Press Releases

2015.12.08

2D superconductor surviving in high magnetic fields over 50 Tesla :Professor Yoshihiro Iwasa, Department of Applied Physics.

Researchers at the University of Tokyo have discovered that a 2D superconductor realized on the surface of molybdenum disulfide (MoS2) can survive even in high magnetic fields over 50 Tesla, and succeeded in explaining the phenomenon by a mechanism that Cooper pairs are locked to the out-of-plane direction by the internal field originating from in-plane broken inversion symmetry.
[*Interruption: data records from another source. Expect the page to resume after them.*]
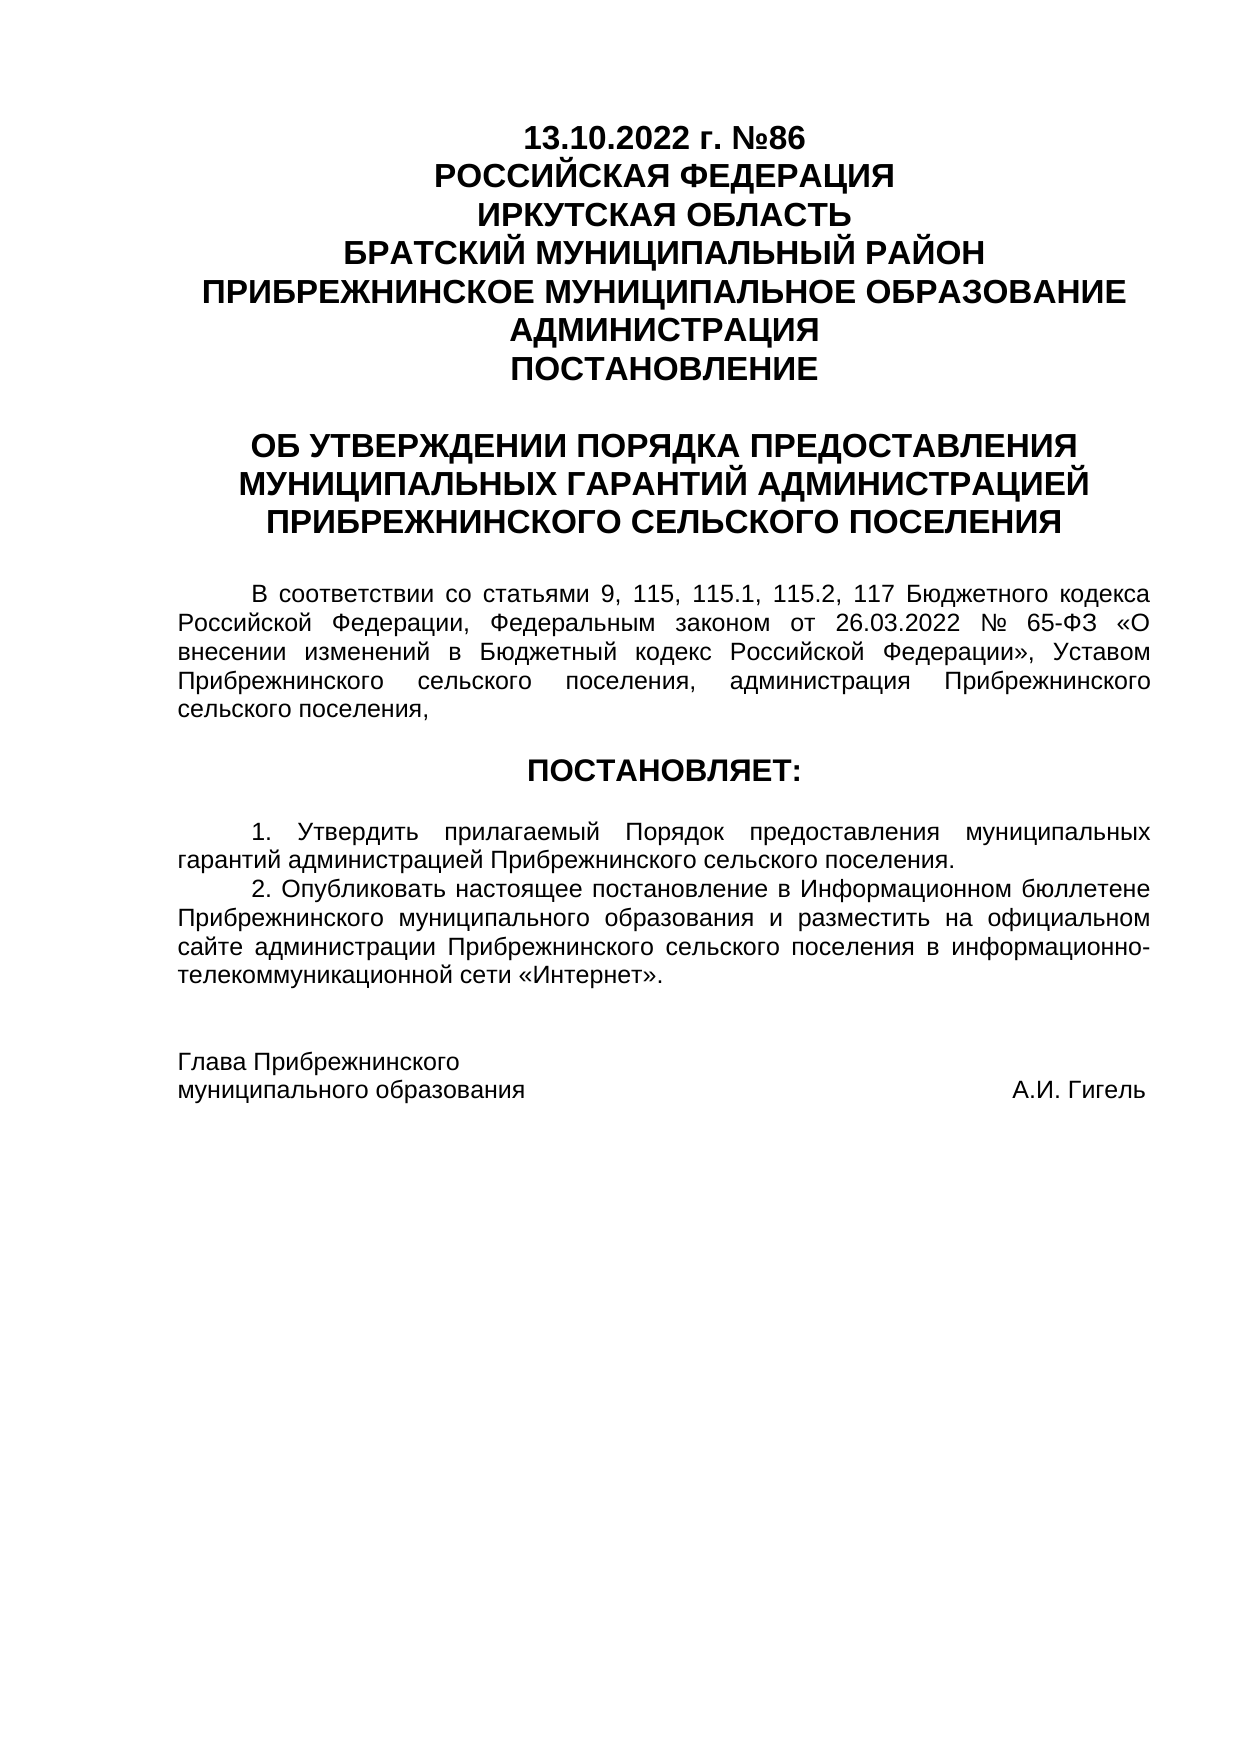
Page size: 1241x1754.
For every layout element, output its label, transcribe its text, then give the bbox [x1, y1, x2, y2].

text ПОСТАНОВЛЯЕТ: [177, 752, 1152, 788]
text 2. Опубликовать настоящее постановление в Информационном бюллетене Прибрежнинского муниципального образования и разместить на официальном сайте администрации Прибрежнинского сельского поселения в информационно-телекоммуникационной сети «Интернет». [177, 874, 1152, 989]
text Об утверждении Порядка предоставления муниципальных гарантий администрацией Прибрежнинского сельского поселения [177, 426, 1152, 541]
text 13.10.2022 г. №86 [177, 118, 1152, 157]
text Глава Прибрежнинского [177, 1047, 1152, 1075]
text постановление [177, 349, 1152, 387]
text ИРКУТСКАЯ ОБЛАСТЬ [177, 195, 1152, 233]
text муниципального образования А.И. Гигель [177, 1075, 1152, 1104]
text 1. Утвердить прилагаемый Порядок предоставления муниципальных гарантий администрацией Прибрежнинского сельского поселения. [177, 817, 1152, 874]
text БРАТСКИЙ МУНИЦИПАЛЬНЫЙ РАЙОН [177, 233, 1152, 272]
text АДМИНИСТРАЦИЯ [177, 310, 1152, 349]
text РОССИЙСКАЯ ФЕДЕРАЦИЯ [177, 157, 1152, 195]
text ПРИБРЕЖНИНСКОЕ МУНИЦИПАЛЬНОЕ ОБРАЗОВАНИЕ [177, 272, 1152, 310]
text В соответствии со статьями 9, 115, 115.1, 115.2, 117 Бюджетного кодекса Российской Федерации, Федеральным законом от 26.03.2022 № 65-ФЗ «О внесении изменений в Бюджетный кодекс Российской Федерации», Уставом Прибрежнинского сельского поселения, администрация Прибрежнинского сельского поселения, [177, 579, 1152, 723]
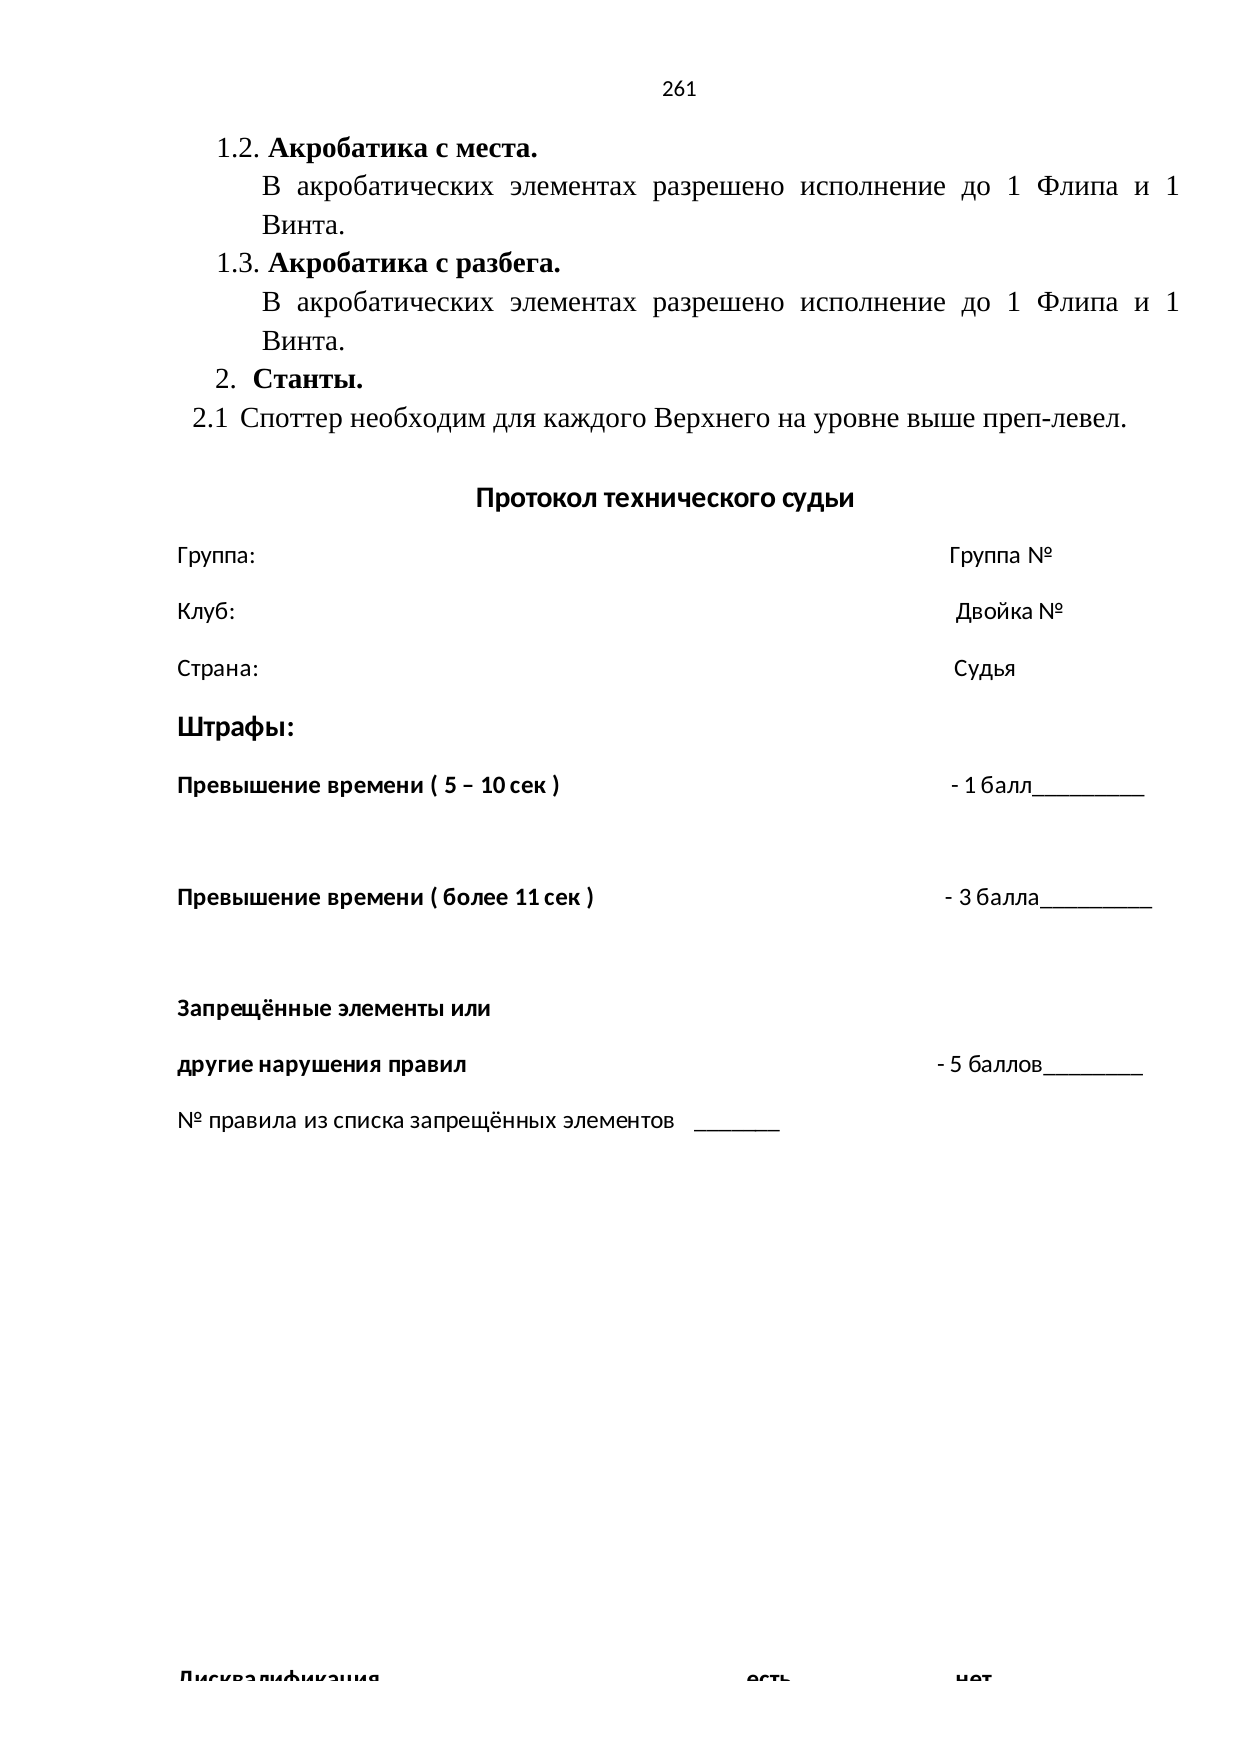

This result becomes the basis that opens the new field for the research in noncentrosymmetric superconductivity and also provides important insights into the development of superconductors stable in the strong magnetic fields.

 

A superconductor, which shows zero resistance and therefore can flow current without power consumption, is expected to be a next-generation material, and thus intensively investigated in terms of basic properties as well as potential applications all over the world. In many superconductors, two electrons with opposite electron spins form a Cooper pair (these special electron pairs make the superconducting state). So, the magnetic field, which is strong enough to align the spins of the pair, can make the superconducting state unstable, and eventually break it. Therefore, designing and then fabricating superconductors stable under strong magnetic fields is one of central issues in the world. As candidates such materials, two-dimensional superconductors in many different forms are intensively being intensively investigated.

 

The research group headed by Professor Yoshihiro Iwasa (concurrently RIKEN research group leader) and doctoral student Yu Saito from the Department of Applied Physics and Quantum-Phase Electronics Center in the University of Tokyo, has prepared an atomically thin 2D superconductor of MoS2 with minimal disorder using an electric-double-layer transistor configuration. MoS2 is a kind of an atomic layered material, which is frequently used as dry lubricant. By using the pulsed magnet system up to 55 Tesla in International MegaGauss Science Laboratory, Institute for Solid State Physics, the research group first discovered that the superconducting state in MoS2 can remain even under in-plane magnetic fields more than 50 Tesla at 1.5 Kelvin (-271.7 degrees Celsius), which is 4 times larger than the conventional theoretical limit. Here, the value of 50 Tesla is approximately 100 times larger than the commercial neodymium magnet. In addition, using first-principles band calculations followed by realistic numerical calculations, they revealed that the spins of Cooper pairs are completely locked to the out-of-plane direction by internal magnetic fields (~ 200 Tesla), originating from the locally broken inversion symmetry in MoS2 single atomic layer, which results in the dramatic enhancement of upper critical fields. These results demonstrate that a conventional semiconductor, MoS2, can be an unconventional 2D superconductor which is very robust against external magnetic fields, just by the application of an electric field.

 

Our findings indicate that, in a 2D superconductor without in-plane inversion symmetry, an unconventional superconducting state is realized, in which it can be very robust against external magnetic fields. We expect that exotic superconducting properties and new mechanism for formation of electron pairs would be revealed in the near future.

 

This research was published in the journal Nature Physics, as a paper entitled “Superconductivity protected by spin-valley locking in ion-gated MoS2”, on 7th December 2015.

 

 

Fig. Unconventional Cooper pairing protected by spin-valley locking

The spins of Cooper pairs are completely locked to the out-of-plane direction by internal magnetic fields (~200 Tesla), originating from the locally broken inversion symmetry in MoS2 single atomic layer, which results in the dramatic enhancement of upper critical fields.